== WORK INSTRUCTIONS ==
Below this sentence is a listing; return exactly its lines from the one with "[00:00.000]" to the one with "21: (615, 160, 8.39)", both kept, and nothing more.

• • • • •

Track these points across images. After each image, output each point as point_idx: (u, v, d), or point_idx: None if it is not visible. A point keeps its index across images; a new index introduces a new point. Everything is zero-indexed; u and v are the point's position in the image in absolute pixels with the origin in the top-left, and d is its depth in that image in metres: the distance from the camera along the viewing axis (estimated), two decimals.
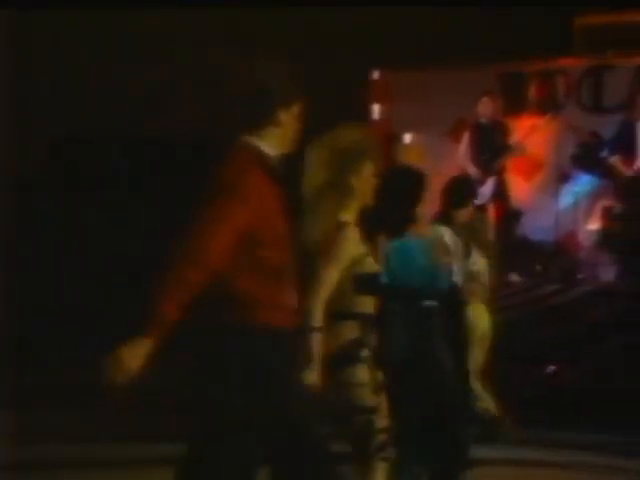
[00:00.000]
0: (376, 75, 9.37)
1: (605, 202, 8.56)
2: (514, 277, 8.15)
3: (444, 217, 5.37)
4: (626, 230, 7.95)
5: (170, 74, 9.74)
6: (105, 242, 10.30)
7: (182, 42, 9.69)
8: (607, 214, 8.41)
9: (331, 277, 3.50)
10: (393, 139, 9.53)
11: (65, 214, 10.37)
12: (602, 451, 5.99)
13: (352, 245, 3.57)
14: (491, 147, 8.43)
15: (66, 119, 10.08)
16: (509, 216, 8.41)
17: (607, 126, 8.68)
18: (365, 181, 3.62)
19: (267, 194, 2.82)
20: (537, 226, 8.75)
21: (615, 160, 8.39)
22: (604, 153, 8.50)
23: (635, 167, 8.36)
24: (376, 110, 9.38)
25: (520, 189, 8.88)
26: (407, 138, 9.48)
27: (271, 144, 2.88)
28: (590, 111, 9.19)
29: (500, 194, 8.39)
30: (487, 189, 8.37)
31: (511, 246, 7.94)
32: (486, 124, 8.48)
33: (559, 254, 8.49)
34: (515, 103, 9.24)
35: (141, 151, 10.82)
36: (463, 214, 5.50)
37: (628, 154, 8.35)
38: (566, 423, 6.55)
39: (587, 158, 8.75)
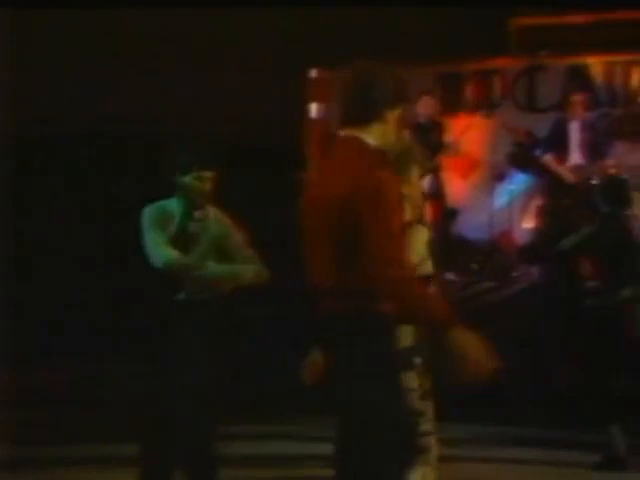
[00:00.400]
0: (314, 73, 9.37)
1: (539, 200, 8.69)
2: (450, 275, 8.23)
3: None
4: (558, 228, 8.07)
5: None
6: None
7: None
8: (541, 212, 8.55)
9: None
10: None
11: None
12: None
13: (420, 245, 3.80)
14: (428, 146, 8.49)
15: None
16: (445, 214, 8.49)
17: (541, 125, 8.82)
18: (414, 186, 3.88)
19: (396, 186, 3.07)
20: (473, 224, 8.85)
21: (548, 159, 8.52)
22: (538, 152, 8.64)
23: (568, 165, 8.50)
24: (314, 109, 9.39)
25: (456, 188, 8.98)
26: None
27: (375, 138, 3.11)
28: (525, 110, 9.34)
29: (436, 193, 8.45)
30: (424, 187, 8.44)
31: (447, 244, 8.01)
32: (424, 123, 8.53)
33: (495, 252, 8.59)
34: (452, 102, 9.34)
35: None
36: None
37: (561, 153, 8.49)
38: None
39: (522, 157, 8.88)
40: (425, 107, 8.50)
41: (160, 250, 4.45)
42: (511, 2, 9.18)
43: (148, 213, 4.55)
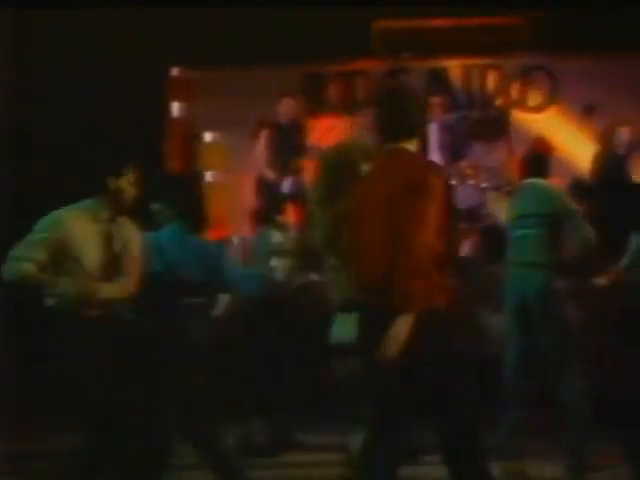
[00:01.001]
0: (176, 72, 9.24)
1: None
2: (314, 276, 8.24)
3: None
4: None
5: None
6: None
7: None
8: None
9: None
10: (194, 138, 9.49)
11: None
12: None
13: None
14: (289, 148, 8.49)
15: None
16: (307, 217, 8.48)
17: None
18: None
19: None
20: None
21: None
22: None
23: None
24: (176, 108, 9.27)
25: None
26: (209, 137, 9.45)
27: (414, 149, 3.80)
28: None
29: (298, 195, 8.45)
30: (284, 190, 8.43)
31: (310, 246, 8.02)
32: (285, 125, 8.52)
33: None
34: (316, 104, 9.38)
35: None
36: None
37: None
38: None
39: None
40: (286, 108, 8.49)
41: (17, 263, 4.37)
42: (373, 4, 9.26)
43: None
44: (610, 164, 7.78)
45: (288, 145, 8.46)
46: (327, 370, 4.16)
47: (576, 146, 8.24)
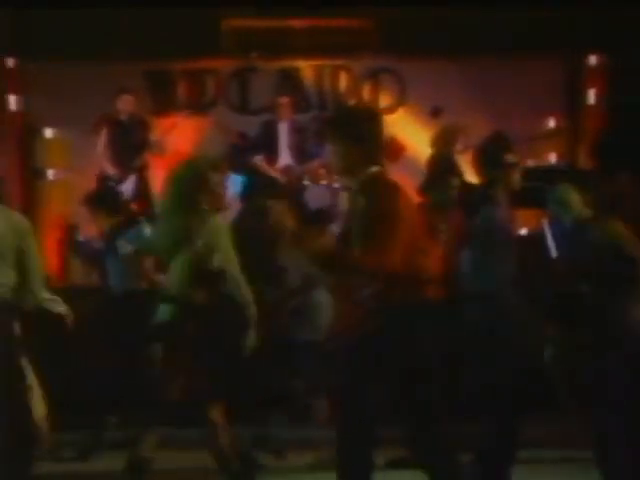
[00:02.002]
0: (11, 63, 8.79)
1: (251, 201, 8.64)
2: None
3: None
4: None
5: None
6: None
7: None
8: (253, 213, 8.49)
9: None
10: (32, 133, 9.05)
11: None
12: None
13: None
14: (130, 145, 8.22)
15: None
16: (154, 214, 8.19)
17: (255, 127, 8.80)
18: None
19: None
20: None
21: (259, 160, 8.49)
22: (250, 153, 8.59)
23: (277, 166, 8.52)
24: (12, 101, 8.81)
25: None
26: (49, 133, 9.03)
27: None
28: (238, 112, 9.30)
29: (141, 192, 8.20)
30: (128, 187, 8.17)
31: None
32: (125, 121, 8.27)
33: None
34: (163, 101, 9.13)
35: None
36: None
37: (271, 154, 8.50)
38: None
39: (235, 159, 8.78)
40: (124, 105, 8.24)
41: None
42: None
43: None
44: (444, 166, 7.90)
45: (129, 142, 8.20)
46: None
47: (425, 147, 8.30)
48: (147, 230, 6.21)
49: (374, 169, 3.77)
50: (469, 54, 8.77)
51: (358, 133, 3.76)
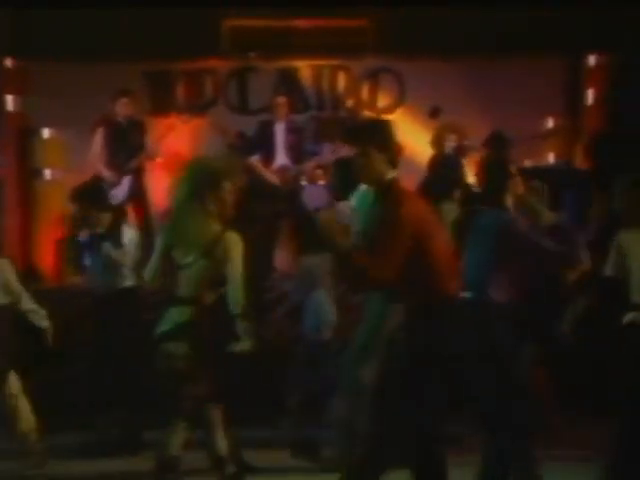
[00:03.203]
0: (9, 63, 8.77)
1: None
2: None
3: None
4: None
5: None
6: None
7: None
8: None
9: None
10: (29, 133, 9.03)
11: None
12: None
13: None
14: (127, 147, 8.17)
15: None
16: (149, 217, 8.18)
17: (254, 127, 8.77)
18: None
19: None
20: None
21: (254, 160, 8.45)
22: (247, 153, 8.56)
23: (273, 167, 8.49)
24: (10, 101, 8.79)
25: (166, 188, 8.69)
26: (47, 133, 9.02)
27: None
28: (237, 112, 9.29)
29: (137, 194, 8.15)
30: (123, 190, 8.11)
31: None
32: (121, 123, 8.20)
33: None
34: (162, 102, 9.11)
35: None
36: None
37: (267, 154, 8.47)
38: None
39: None
40: (122, 108, 8.16)
41: None
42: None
43: None
44: (443, 166, 7.89)
45: (125, 144, 8.14)
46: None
47: (424, 147, 8.29)
48: (131, 234, 6.23)
49: (393, 174, 3.98)
50: (468, 54, 8.77)
51: (384, 142, 3.96)
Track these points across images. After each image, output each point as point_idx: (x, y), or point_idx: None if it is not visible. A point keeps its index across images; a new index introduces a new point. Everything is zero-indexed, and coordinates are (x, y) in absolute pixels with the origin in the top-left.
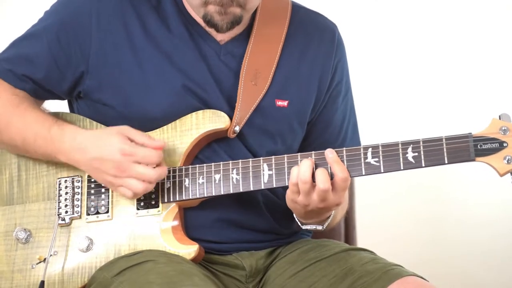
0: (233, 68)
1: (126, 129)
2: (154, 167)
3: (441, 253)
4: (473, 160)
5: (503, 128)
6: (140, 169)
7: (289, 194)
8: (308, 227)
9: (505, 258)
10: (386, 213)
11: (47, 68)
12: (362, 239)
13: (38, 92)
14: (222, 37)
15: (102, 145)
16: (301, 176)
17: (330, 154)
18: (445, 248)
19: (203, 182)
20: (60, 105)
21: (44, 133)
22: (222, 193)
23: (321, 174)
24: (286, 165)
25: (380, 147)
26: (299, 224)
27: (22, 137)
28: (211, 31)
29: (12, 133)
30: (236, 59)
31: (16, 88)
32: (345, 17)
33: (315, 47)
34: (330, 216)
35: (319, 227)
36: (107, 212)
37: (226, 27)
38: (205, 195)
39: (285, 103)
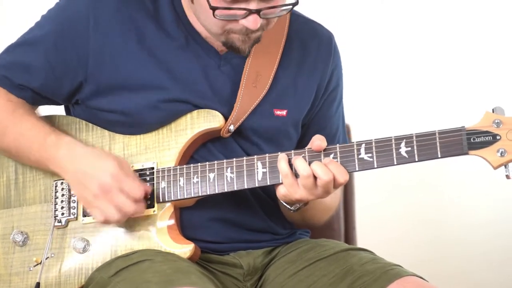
0: (232, 76)
1: (122, 160)
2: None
3: (440, 253)
4: (466, 153)
5: (496, 121)
6: (121, 198)
7: (291, 192)
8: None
9: (505, 258)
10: (386, 213)
11: (44, 76)
12: (362, 239)
13: (36, 99)
14: (223, 48)
15: (96, 163)
16: (303, 172)
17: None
18: (444, 248)
19: (197, 181)
20: (57, 109)
21: (40, 140)
22: (216, 191)
23: (319, 167)
24: None
25: (373, 143)
26: (289, 208)
27: (16, 144)
28: (213, 42)
29: (7, 140)
30: (235, 69)
31: (11, 94)
32: (346, 15)
33: (313, 55)
34: None
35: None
36: None
37: (248, 50)
38: (200, 194)
39: (283, 112)
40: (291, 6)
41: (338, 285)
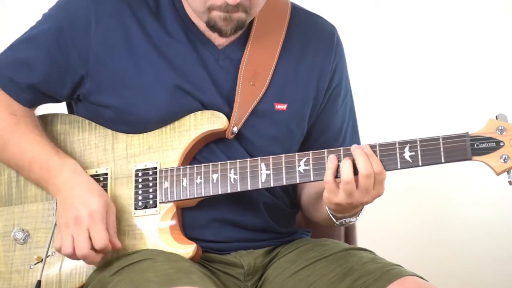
0: (231, 72)
1: (112, 208)
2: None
3: (440, 253)
4: (470, 159)
5: (500, 128)
6: (82, 238)
7: (331, 196)
8: (343, 221)
9: (504, 258)
10: (386, 213)
11: (46, 71)
12: (362, 239)
13: (39, 99)
14: (220, 42)
15: (85, 195)
16: (344, 177)
17: (365, 149)
18: (444, 248)
19: (201, 182)
20: (58, 106)
21: (41, 160)
22: (219, 192)
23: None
24: (283, 164)
25: (378, 147)
26: (334, 221)
27: (16, 161)
28: (210, 36)
29: (8, 155)
30: (234, 64)
31: (15, 103)
32: (344, 18)
33: (314, 49)
34: (363, 207)
35: (353, 219)
36: None
37: (230, 32)
38: (203, 195)
39: (284, 107)
40: None
41: (338, 285)
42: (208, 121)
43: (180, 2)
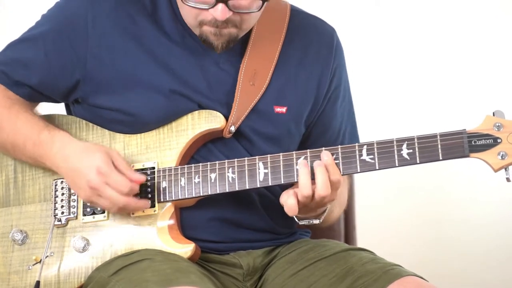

• • • • •

== SOLUTION TO THIS EXERCISE ==
[00:00.000]
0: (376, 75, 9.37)
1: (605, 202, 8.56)
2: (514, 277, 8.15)
3: (444, 217, 5.37)
4: (626, 230, 7.95)
5: (170, 74, 9.74)
6: (105, 242, 10.30)
7: (182, 42, 9.69)
8: (607, 214, 8.41)
9: (331, 277, 3.50)
10: (393, 139, 9.53)
11: (65, 214, 10.37)
12: (602, 451, 5.99)
13: (352, 245, 3.57)
14: (491, 147, 8.43)
15: (66, 119, 10.08)
16: (509, 216, 8.41)
17: (607, 126, 8.68)
18: (365, 181, 3.62)
19: (267, 194, 2.82)
20: (537, 226, 8.75)
21: (615, 160, 8.39)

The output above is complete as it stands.